Even he wasn’t entirely clear himself why he asked these questions. They simply sprung up. And if the response forced him to run foolish risks, he would accept, because he couldn’t go back on it, he wouldn’t know how. As luck would have it, the commander was not willing to give way.
‘I’m not going there.’
They tried to retrieve details about the capture of the barmanu from the airport staff, but weren’t convinced by the replies, and they returned to the city in search of Azrat Ali’s brother. Before the interview they would have to persuade the family they didn’t belong to the Pakistani intelligence services. Then the brother and other men described the barmanu they claimed to have captured, though they refused to show it to them.
‘They have no reason to hide it from us,’ Jordi told his companions as they left the building. ‘They aren’t interested in money, and when we ask to see it, they immediately get aggressive. I don’t understand it.’
‘They aren’t going to do anything without their boss,’ said the commander. ‘And this is getting ugly.’
&
nbsp; Armed men were aiming hostile glances at them from the corridors that led outside. On the street, scattered groups kept them in their sights.
‘Ugly? Either we leave, or they start making holes in us,’ said Khalil.
Jordi understood that they weren’t going to be allowed to see the barmanu and that the commander was right — things really were getting ugly.
‘The worst thing is not knowing when we’ll be able to see Azrat Ali,’ he said. ‘We’re not going to wait forever … Fine, then … We’ll go back home.’
The group crossed the streets of the city enveloped in a spectral silence. Under his shalwar-kameez, Jordi felt for the Russian officer’s little pistol that a prince friend had lent him. When they reached the bus station with the coaches bound for Pakistan, he commanded: ‘Keep walking.’
The expeditioners kept going without opening their mouths, only slowing their pace a little. Nobody asked for an explanation, but Jordi knew they needed one.
‘We’re not going to be using the bus service. I wouldn’t be surprised if Zahïd’s police officers were waiting for us. I don’t trust him.’ He forced himself not to catch Khalil’s eye, so as not to receive a predictable reproach, a what-did-I-tell-you? ‘This smells too much like a trap.’
An hour after leaving Jalalabad, they saw a Taliban unit kill four people on the side of the highway. They walked on, trying to keep their eyes on the horizon, praying that the Taliban wouldn’t notice the presence of a westerner among them. We’re gambling with our lives. Why did I agree to come here? We’re gambling with our lives. We’re gambling with our lives.

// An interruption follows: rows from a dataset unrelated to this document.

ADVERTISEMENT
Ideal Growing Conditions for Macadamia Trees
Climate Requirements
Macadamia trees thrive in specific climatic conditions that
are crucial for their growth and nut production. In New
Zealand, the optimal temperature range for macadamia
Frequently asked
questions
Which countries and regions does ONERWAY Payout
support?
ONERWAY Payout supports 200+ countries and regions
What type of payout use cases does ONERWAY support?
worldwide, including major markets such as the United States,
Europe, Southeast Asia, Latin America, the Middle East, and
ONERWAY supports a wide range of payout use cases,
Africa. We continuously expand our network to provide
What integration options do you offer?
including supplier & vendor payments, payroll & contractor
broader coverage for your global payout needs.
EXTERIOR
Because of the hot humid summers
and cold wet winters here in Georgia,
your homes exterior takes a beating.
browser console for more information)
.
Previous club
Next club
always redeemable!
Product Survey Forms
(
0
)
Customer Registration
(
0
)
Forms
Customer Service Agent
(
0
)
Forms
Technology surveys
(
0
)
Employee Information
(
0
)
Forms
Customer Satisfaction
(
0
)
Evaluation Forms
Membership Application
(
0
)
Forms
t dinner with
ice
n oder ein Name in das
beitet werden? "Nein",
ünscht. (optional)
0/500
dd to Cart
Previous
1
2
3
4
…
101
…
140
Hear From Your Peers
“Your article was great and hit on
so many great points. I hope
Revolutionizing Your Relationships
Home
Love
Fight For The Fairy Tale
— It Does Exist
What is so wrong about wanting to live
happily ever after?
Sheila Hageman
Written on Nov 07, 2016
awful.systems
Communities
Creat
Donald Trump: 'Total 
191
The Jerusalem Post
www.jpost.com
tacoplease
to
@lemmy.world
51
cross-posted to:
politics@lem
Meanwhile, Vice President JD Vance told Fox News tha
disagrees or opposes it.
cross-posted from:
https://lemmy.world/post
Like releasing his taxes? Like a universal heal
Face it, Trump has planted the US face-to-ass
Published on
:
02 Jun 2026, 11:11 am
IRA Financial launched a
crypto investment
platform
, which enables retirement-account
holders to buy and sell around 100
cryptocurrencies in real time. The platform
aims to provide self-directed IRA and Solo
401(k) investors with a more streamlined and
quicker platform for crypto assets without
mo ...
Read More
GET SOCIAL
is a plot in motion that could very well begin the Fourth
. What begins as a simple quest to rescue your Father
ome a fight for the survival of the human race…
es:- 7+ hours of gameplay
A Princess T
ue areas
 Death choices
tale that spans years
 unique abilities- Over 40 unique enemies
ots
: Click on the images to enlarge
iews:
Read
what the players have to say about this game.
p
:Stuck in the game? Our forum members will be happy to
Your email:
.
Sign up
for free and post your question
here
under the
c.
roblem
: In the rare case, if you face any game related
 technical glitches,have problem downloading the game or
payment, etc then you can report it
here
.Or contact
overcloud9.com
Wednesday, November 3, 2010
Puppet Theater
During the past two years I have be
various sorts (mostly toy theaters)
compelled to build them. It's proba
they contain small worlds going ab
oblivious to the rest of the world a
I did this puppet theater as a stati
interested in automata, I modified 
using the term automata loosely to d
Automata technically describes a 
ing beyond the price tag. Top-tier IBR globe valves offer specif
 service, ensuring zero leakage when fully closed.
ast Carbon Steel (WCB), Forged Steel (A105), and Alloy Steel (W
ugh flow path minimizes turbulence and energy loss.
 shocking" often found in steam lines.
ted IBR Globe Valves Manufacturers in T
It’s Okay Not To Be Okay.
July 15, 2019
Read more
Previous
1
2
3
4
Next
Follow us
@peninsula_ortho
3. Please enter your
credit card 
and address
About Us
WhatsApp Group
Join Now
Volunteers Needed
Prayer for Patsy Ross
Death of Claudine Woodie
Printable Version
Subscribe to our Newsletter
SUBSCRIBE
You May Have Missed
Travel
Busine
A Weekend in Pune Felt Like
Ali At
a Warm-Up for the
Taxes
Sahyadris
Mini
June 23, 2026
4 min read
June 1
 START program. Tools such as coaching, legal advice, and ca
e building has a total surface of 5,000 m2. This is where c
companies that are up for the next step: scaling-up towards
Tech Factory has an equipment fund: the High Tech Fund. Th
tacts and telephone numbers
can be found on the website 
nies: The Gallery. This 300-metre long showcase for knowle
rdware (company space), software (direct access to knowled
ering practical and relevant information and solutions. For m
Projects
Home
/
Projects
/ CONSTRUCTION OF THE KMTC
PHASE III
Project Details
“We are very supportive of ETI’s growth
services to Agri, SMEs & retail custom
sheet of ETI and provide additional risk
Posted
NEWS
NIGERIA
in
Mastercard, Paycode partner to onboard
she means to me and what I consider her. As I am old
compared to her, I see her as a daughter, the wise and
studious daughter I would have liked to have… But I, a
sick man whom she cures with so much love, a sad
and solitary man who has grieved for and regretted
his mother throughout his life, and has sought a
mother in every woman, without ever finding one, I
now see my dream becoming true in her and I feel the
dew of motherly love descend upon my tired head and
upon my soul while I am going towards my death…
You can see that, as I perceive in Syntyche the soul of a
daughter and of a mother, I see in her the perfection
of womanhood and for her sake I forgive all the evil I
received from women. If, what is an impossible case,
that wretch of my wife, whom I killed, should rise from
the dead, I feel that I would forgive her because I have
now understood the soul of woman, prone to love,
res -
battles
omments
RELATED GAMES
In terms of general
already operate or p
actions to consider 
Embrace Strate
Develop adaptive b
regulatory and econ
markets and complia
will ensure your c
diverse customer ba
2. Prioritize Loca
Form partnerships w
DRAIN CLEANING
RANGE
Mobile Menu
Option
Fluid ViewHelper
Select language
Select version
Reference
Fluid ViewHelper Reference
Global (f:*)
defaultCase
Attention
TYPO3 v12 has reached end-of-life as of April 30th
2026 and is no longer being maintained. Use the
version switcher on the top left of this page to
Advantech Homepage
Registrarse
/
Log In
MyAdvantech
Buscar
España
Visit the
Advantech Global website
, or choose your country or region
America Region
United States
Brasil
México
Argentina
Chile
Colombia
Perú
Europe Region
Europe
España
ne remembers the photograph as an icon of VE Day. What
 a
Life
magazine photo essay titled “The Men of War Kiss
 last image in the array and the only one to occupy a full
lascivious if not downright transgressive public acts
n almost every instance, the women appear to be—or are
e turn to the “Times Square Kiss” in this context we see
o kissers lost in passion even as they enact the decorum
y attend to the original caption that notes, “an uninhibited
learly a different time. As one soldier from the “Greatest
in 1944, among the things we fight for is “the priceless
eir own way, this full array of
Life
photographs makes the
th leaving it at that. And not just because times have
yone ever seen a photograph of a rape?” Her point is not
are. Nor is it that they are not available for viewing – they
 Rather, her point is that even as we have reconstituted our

Khalil couldn’t get the idea out of his head. When a child ran across the road, Khalil took a swift step back, on his guard. It’s nothing, he said to himself. Stay calm. Keep going. They heard vehicles in the distance. Isn’t that the whirr of a helicopter? The sound of distant motors unspooled a hellish series of ideas in his head, ending with the whole group soaked in blood.